Congress has signed a downsized funding bill to avoid a government shutdown, which did not include a bipartisan package that would have offset CMS' 2.85% cut to physician payments in 2025.
Here are five things to know about the funding bill and physicians' reactions:
1. The bill did grant temporary extensions for telehealth flexibilities that were set to expire at the end of the year.
2. "For the fifth consecutive year, Congress has adjourned and allowed Medicare cuts," American Medical Association President Bruce Scott, MD, said in a Dec. 21 news release. "What will be the result? Patients struggling to access health care. Physicians closing or selling their private practices while others opt to leave the profession."
3. The AMA also criticized lawmakers for failing to improve patient care by failing to include prior authorization reform — which had bipartisan support in the House and the Senate — in the final package.
"Leaving it on the cutting room floor is an unnecessary gift to the insurance industry at the expense of our patients," Dr. Scott said. "Physicians have unique training and expertise when prescribing appropriate care, and we don't need insurance companies delaying and interfering with our patients' vital treatments."
4. According to the AMA, physicians' pay rates from CMS have dropped 33% over 20 years, with little regard for inflationary adjustments, prior authorization reforms and increasing costs of operating a medical practice.

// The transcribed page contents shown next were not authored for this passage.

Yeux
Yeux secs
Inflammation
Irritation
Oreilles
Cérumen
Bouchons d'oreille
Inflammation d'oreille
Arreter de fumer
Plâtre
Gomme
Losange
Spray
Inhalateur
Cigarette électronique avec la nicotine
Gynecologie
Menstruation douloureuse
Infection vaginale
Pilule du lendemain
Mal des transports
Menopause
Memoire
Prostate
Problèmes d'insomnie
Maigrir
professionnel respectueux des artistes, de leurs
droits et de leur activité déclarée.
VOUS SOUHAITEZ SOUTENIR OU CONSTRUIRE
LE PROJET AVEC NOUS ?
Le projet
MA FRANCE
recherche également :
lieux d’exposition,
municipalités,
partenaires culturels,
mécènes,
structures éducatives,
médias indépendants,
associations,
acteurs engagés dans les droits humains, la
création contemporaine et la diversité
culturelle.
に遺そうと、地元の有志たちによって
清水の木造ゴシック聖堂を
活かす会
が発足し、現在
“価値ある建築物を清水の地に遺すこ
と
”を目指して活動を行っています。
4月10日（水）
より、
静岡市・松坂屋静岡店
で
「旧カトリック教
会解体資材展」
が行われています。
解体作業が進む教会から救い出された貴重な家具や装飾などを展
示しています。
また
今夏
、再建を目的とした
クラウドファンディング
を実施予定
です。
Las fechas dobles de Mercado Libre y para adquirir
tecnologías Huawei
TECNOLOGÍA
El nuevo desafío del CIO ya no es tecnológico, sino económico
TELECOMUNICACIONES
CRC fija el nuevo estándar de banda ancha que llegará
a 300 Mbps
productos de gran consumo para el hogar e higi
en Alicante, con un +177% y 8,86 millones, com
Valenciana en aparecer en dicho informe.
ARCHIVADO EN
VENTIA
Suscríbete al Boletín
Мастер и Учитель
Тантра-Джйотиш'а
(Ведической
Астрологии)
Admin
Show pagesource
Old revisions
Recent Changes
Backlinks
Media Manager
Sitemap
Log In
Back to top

5. The Medical Group Management Association, while expressing relief over the telehealth extension, criticized Congress for failing to halt the cut to physician pay.
"The previously agreed-upon [continuing resolution], while not perfect, would have critically averted most of the 2.83% cut to physician reimbursement in Medicare beginning Jan. 1," Anders Gilberg, senior vice president of government affairs, said in a statement. "Now physician practices head into the new year facing uncertainty and financial shortfalls that not only negatively impact the viability of their Medicare business, but their commercial contracts tied to Medicare rates, as well as Medicaid reimbursement in states that use Medicare as a benchmark."